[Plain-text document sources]
BEGIN
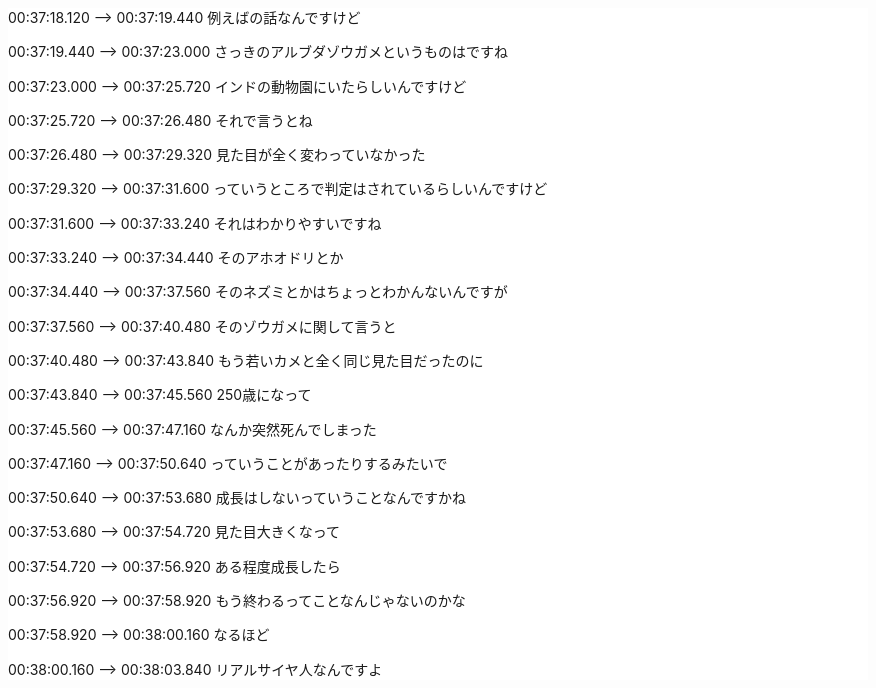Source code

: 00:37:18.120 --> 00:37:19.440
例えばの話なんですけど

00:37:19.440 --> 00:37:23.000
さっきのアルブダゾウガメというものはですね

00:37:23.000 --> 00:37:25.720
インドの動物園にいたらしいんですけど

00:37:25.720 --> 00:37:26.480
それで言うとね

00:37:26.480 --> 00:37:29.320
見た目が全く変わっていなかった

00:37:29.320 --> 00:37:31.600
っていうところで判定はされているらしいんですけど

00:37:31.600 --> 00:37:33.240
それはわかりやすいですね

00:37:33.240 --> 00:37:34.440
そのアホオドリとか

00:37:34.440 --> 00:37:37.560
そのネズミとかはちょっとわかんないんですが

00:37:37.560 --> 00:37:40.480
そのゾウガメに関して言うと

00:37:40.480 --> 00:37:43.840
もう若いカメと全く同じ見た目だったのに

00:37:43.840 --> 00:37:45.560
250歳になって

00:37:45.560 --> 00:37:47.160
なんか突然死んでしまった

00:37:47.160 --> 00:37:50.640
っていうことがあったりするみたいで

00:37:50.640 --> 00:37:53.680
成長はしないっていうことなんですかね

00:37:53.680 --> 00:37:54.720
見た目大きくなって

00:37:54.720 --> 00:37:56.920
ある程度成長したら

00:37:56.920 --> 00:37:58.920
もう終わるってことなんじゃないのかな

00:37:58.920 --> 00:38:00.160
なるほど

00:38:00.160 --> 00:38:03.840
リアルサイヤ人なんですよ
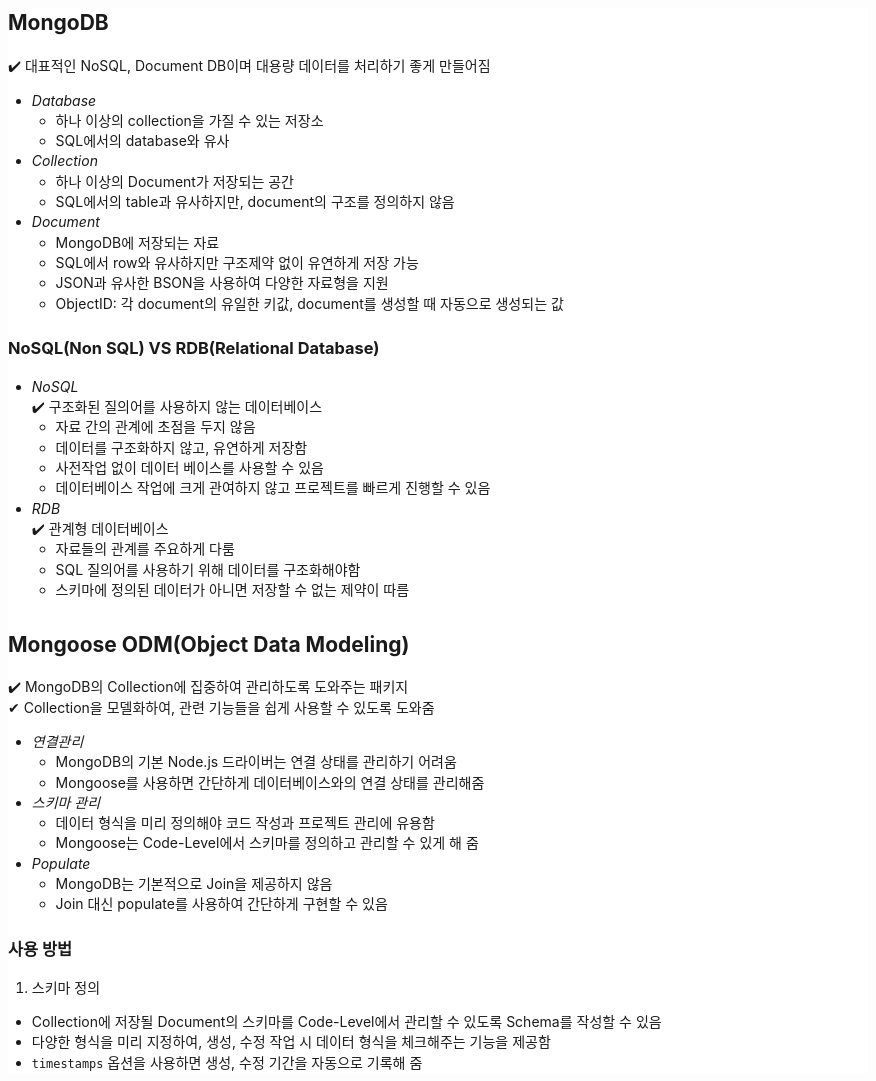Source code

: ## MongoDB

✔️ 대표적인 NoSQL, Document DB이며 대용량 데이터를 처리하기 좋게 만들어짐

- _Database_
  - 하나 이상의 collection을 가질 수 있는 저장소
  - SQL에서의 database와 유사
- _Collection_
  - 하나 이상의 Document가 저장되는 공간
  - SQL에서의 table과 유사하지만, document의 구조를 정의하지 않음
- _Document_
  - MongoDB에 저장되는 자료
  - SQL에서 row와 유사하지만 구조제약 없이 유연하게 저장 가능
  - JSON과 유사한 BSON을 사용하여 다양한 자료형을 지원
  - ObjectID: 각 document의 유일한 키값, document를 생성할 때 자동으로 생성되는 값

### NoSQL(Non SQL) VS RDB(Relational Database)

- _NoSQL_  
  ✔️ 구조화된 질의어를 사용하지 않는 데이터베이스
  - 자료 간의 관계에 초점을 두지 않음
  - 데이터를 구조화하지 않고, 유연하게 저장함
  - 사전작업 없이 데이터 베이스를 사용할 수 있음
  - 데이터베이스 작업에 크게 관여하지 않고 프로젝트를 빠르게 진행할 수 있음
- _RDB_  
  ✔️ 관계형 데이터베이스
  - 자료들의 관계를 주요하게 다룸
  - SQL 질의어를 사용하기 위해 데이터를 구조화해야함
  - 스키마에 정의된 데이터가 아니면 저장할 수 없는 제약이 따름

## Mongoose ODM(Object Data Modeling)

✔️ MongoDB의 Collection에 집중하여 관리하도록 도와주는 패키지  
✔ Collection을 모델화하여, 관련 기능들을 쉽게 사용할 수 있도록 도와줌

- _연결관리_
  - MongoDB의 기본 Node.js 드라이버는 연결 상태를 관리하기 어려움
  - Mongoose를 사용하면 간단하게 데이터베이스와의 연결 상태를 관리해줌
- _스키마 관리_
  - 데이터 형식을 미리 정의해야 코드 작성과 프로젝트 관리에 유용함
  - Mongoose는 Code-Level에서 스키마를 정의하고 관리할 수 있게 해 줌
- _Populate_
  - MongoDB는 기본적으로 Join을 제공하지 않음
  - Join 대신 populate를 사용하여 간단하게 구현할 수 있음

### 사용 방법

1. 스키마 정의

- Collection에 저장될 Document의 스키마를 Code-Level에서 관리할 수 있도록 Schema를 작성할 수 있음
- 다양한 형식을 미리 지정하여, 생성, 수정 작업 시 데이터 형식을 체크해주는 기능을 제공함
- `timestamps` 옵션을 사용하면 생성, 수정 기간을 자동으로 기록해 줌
END
_What to work on_:
In your copy, please omit the pictures and print every line of the records exactly.

_Result for this exercise_:
Source code

: 00:37:18.120 --> 00:37:19.440
例えばの話なんですけど

00:37:19.440 --> 00:37:23.000
さっきのアルブダゾウガメというものはですね

00:37:23.000 --> 00:37:25.720
インドの動物園にいたらしいんですけど

00:37:25.720 --> 00:37:26.480
それで言うとね

00:37:26.480 --> 00:37:29.320
見た目が全く変わっていなかった

00:37:29.320 --> 00:37:31.600
っていうところで判定はされているらしいんですけど

00:37:31.600 --> 00:37:33.240
それはわかりやすいですね

00:37:33.240 --> 00:37:34.440
そのアホオドリとか

00:37:34.440 --> 00:37:37.560
そのネズミとかはちょっとわかんないんですが

00:37:37.560 --> 00:37:40.480
そのゾウガメに関して言うと

00:37:40.480 --> 00:37:43.840
もう若いカメと全く同じ見た目だったのに

00:37:43.840 --> 00:37:45.560
250歳になって

00:37:45.560 --> 00:37:47.160
なんか突然死んでしまった

00:37:47.160 --> 00:37:50.640
っていうことがあったりするみたいで

00:37:50.640 --> 00:37:53.680
成長はしないっていうことなんですかね

00:37:53.680 --> 00:37:54.720
見た目大きくなって

00:37:54.720 --> 00:37:56.920
ある程度成長したら

00:37:56.920 --> 00:37:58.920
もう終わるってことなんじゃないのかな

00:37:58.920 --> 00:38:00.160
なるほど

00:38:00.160 --> 00:38:03.840
リアルサイヤ人なんですよ
Source code

: ## MongoDB

✔️ 대표적인 NoSQL, Document DB이며 대용량 데이터를 처리하기 좋게 만들어짐

- _Database_
  - 하나 이상의 collection을 가질 수 있는 저장소
  - SQL에서의 database와 유사
- _Collection_
  - 하나 이상의 Document가 저장되는 공간
  - SQL에서의 table과 유사하지만, document의 구조를 정의하지 않음
- _Document_
  - MongoDB에 저장되는 자료
  - SQL에서 row와 유사하지만 구조제약 없이 유연하게 저장 가능
  - JSON과 유사한 BSON을 사용하여 다양한 자료형을 지원
  - ObjectID: 각 document의 유일한 키값, document를 생성할 때 자동으로 생성되는 값

### NoSQL(Non SQL) VS RDB(Relational Database)

- _NoSQL_  
  ✔️ 구조화된 질의어를 사용하지 않는 데이터베이스
  - 자료 간의 관계에 초점을 두지 않음
  - 데이터를 구조화하지 않고, 유연하게 저장함
  - 사전작업 없이 데이터 베이스를 사용할 수 있음
  - 데이터베이스 작업에 크게 관여하지 않고 프로젝트를 빠르게 진행할 수 있음
- _RDB_  
  ✔️ 관계형 데이터베이스
  - 자료들의 관계를 주요하게 다룸
  - SQL 질의어를 사용하기 위해 데이터를 구조화해야함
  - 스키마에 정의된 데이터가 아니면 저장할 수 없는 제약이 따름

## Mongoose ODM(Object Data Modeling)

✔️ MongoDB의 Collection에 집중하여 관리하도록 도와주는 패키지  
✔ Collection을 모델화하여, 관련 기능들을 쉽게 사용할 수 있도록 도와줌

- _연결관리_
  - MongoDB의 기본 Node.js 드라이버는 연결 상태를 관리하기 어려움
  - Mongoose를 사용하면 간단하게 데이터베이스와의 연결 상태를 관리해줌
- _스키마 관리_
  - 데이터 형식을 미리 정의해야 코드 작성과 프로젝트 관리에 유용함
  - Mongoose는 Code-Level에서 스키마를 정의하고 관리할 수 있게 해 줌
- _Populate_
  - MongoDB는 기본적으로 Join을 제공하지 않음
  - Join 대신 populate를 사용하여 간단하게 구현할 수 있음

### 사용 방법

1. 스키마 정의

- Collection에 저장될 Document의 스키마를 Code-Level에서 관리할 수 있도록 Schema를 작성할 수 있음
- 다양한 형식을 미리 지정하여, 생성, 수정 작업 시 데이터 형식을 체크해주는 기능을 제공함
- `timestamps` 옵션을 사용하면 생성, 수정 기간을 자동으로 기록해 줌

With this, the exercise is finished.